The high oil price leaves its mark. We notice it during heating, but also at the pump. According to TCS, a liter of gasoline in Switzerland was CHF 2.38 (98 unleaded) on Thursday.
Nobody knows how inflation will continue, which currently stands at 2.9%. But: in the fall, many expect health insurance premiums to increase by 5 to 10 percent. And the price of electricity is also rising.
Less tax on mineral oils
According to the tenants’ association, heating with oil or gas alone is expected to be up to 1,200 francs more for families. It is difficult to do on a small budget. The parties are trying to financially take over the citizens of the army with various proposals.
One of the proposals is to halve or at least cut the tax on mineral oils by 35 centimes. The tax is almost 77 centimes per liter of gasoline and approximately 80 centimes per liter of diesel. The federal government collects CHF 4.5 billion annually from the mineral oil tax. Reducing the mineral oil tax by 35 centimes would cost the federal government more than 2 billion francs, according to responses from the Federal Council in previous years.
Poor people drive less
But what would such a tax cut on gasoline and diesel fuel bring? In 2005, the Federal Council doubted that the cut would be immediately and entirely passed on to consumers.
A look at Germany shows something similar. The introduction of the fuel price brake led to a short-term cut there, but after a week the price was the same again. According to media reports, only the margins of oil companies increased. Finance Minister Christian Lindner (43) considers it the duty of the Cartel Office to investigate the matter.
A rich step on gas
But even if the $ 2 billion discount reached the consumer, the wrong people would benefit. According to data from the Federal Statistical Office (BFS), 22 percent. households do not have a car at all – these are often poorer households. An average of 37 kilometers is driven daily, two thirds of which by car. According to BFS, people with low incomes below 4,000 francs drive 22.5 kilometers.
The highest income with a monthly salary of over 12,000 francs is 51.6 km. Those who earn more drive more, according to the FSO Mobility and Traffic Microcensus Study. In addition, poorer people find it difficult to afford such large fuel-efficient cars as wealthy people. Therefore, low-income people hardly benefited from the reduction in fuel prices.
«Federal Check»
The SP clearly wants to spend less than 2 billion francs in its “Check fédéral” model, in which 80 percent of the population can benefit from the tax break. Internal data shows that the Social Democrats are expecting a cost of 1.64 billion. Adults should get 260 francs, children 130 francs.
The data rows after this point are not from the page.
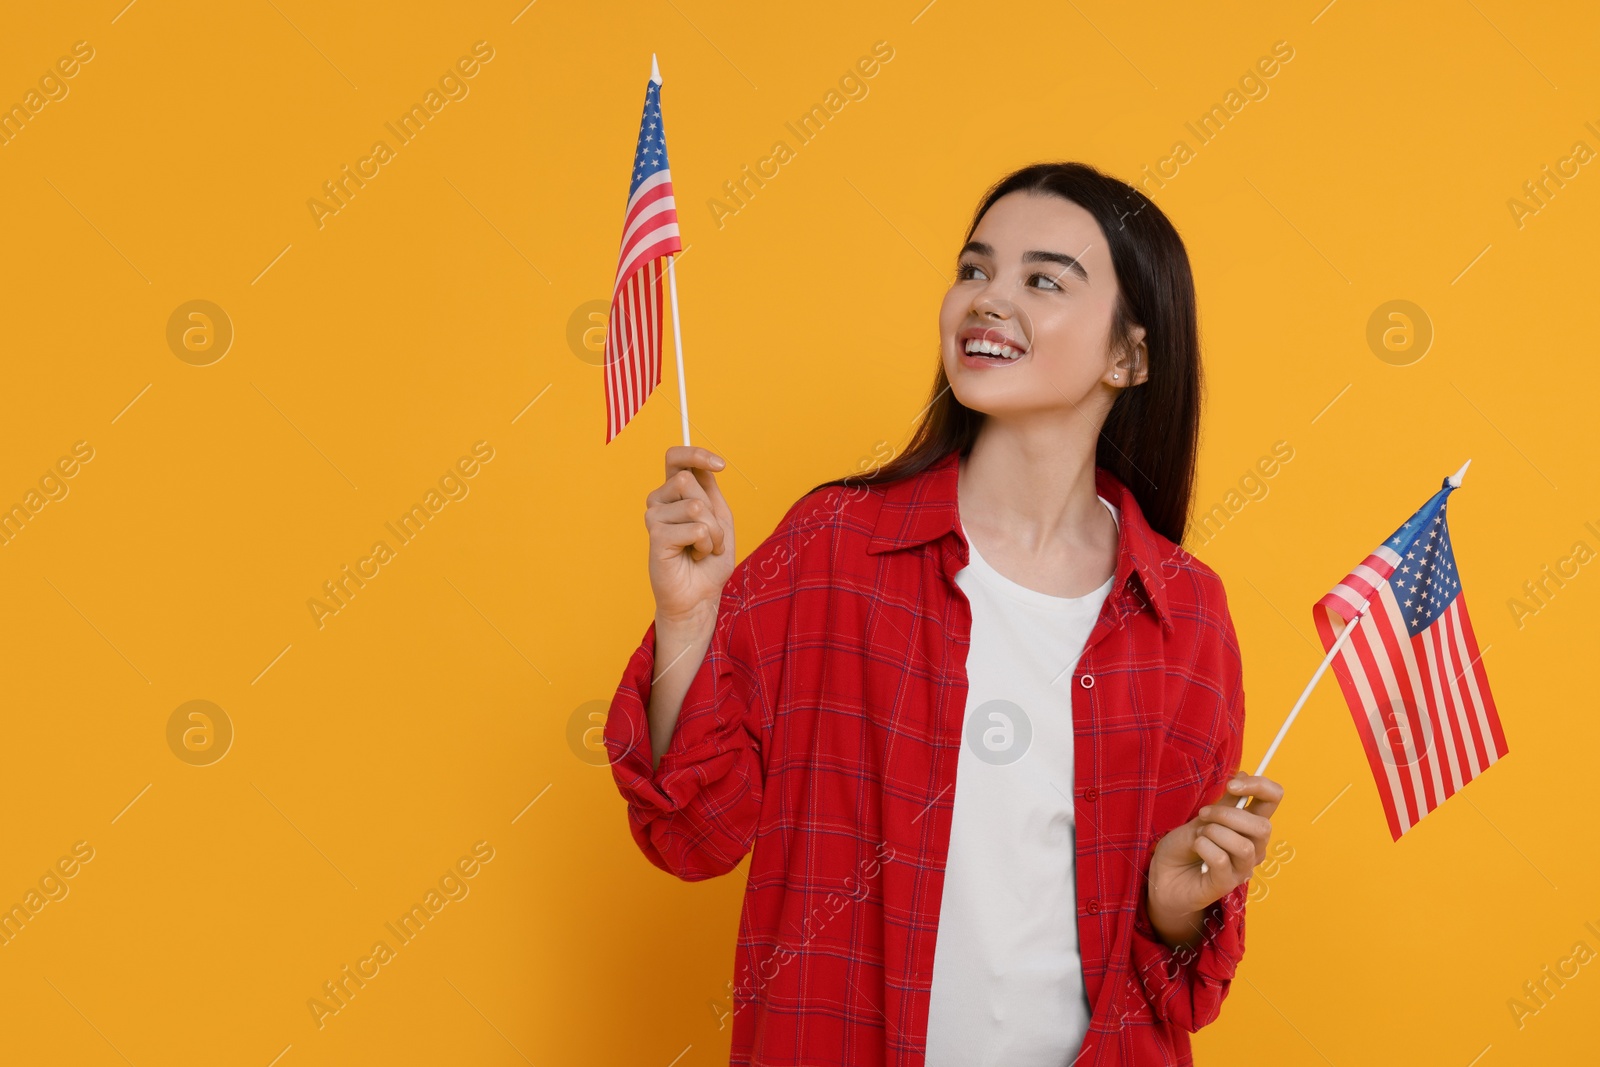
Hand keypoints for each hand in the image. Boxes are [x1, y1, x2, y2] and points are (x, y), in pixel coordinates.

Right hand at [645, 446, 736, 623]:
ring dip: (713, 532)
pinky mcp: (656, 535)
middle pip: (688, 480)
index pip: (676, 458)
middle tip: (712, 536)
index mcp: (674, 492)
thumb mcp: (720, 519)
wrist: (700, 595)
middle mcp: (659, 500)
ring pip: (696, 506)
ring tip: (704, 548)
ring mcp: (654, 517)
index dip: (696, 454)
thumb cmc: (709, 560)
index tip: (720, 465)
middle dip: (712, 511)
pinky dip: (705, 545)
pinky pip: (696, 529)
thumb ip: (710, 492)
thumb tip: (702, 466)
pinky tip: (694, 556)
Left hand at [1146, 773, 1283, 938]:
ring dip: (1215, 832)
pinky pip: (1222, 860)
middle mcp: (1252, 848)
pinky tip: (1196, 847)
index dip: (1260, 786)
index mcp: (1248, 826)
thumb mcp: (1202, 818)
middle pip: (1264, 827)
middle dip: (1228, 814)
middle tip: (1203, 815)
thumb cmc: (1182, 848)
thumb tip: (1243, 776)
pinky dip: (1204, 847)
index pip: (1272, 800)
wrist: (1162, 877)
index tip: (1232, 785)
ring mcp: (1241, 868)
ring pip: (1244, 846)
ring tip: (1199, 834)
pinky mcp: (1225, 884)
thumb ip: (1225, 803)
If you use the BFS data on the annual mileage of different property groups and calculate fuel consumption per 5 liters per 100 kilometers and a saving of 35 centimes per liter, you will save 1.75 francs per 100 kilometers. The various effects of the Federal Check and Mineral Oil Tax Reduction are as follows:
- A family with two children and a gross income of 4500 francs, without a car:
“Federal Check” 780 francs; Savings in the mineral oil tax of 0 francs - Family with two children, gross income of 8,000 francs, with 10,000 kilometers driven annually:
“Federal Check” 780 francs; Savings on the mineral oil tax of 175 francs - A pair of two earners, income of 8,000 francs gross, with 10,000 kilometers traveled per year:
“Federal Check” 520 francs; Savings on the mineral oil tax of 175 francs - A pair of two earners, gross income of 15,000 francs, for 25,000 kilometers traveled per year:
«Federal check» 0 francs; Savings in the mineral oil tax of CHF 437.50
Don’t subsidize the rich
SP economic politician Samira Marti (28) also says the federal figures are clear: low earners would not benefit at all or only minimally from the reduction in the mineral oil tax. “Those who suffer the most from high energy and food prices and who can no longer afford the expected spike in health insurance prices,” would lose.
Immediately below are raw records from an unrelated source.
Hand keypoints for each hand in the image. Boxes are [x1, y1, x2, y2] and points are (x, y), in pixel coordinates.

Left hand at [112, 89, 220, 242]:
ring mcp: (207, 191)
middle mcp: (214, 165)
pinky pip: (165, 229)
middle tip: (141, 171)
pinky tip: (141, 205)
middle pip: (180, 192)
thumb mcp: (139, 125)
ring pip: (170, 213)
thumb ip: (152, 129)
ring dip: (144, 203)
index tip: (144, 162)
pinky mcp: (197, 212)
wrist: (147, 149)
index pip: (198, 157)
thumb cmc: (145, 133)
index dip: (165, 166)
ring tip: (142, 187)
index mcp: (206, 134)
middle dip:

Anyone who covers 50,000 kilometers a year, which statistically only the rich do, gets 875 francs. “The SVP proposal would primarily promote the margins of the oil companies and the rich who drive the most and largest cars,” says the national councilor.
He highlights: “On the other hand, those who need money, with or without a car, use the federal check.” Unlike the SVP, their SP does not want to subsidize the super-rich, for whom inflation is irrelevant anyway, but rather relieve the normal and low-income.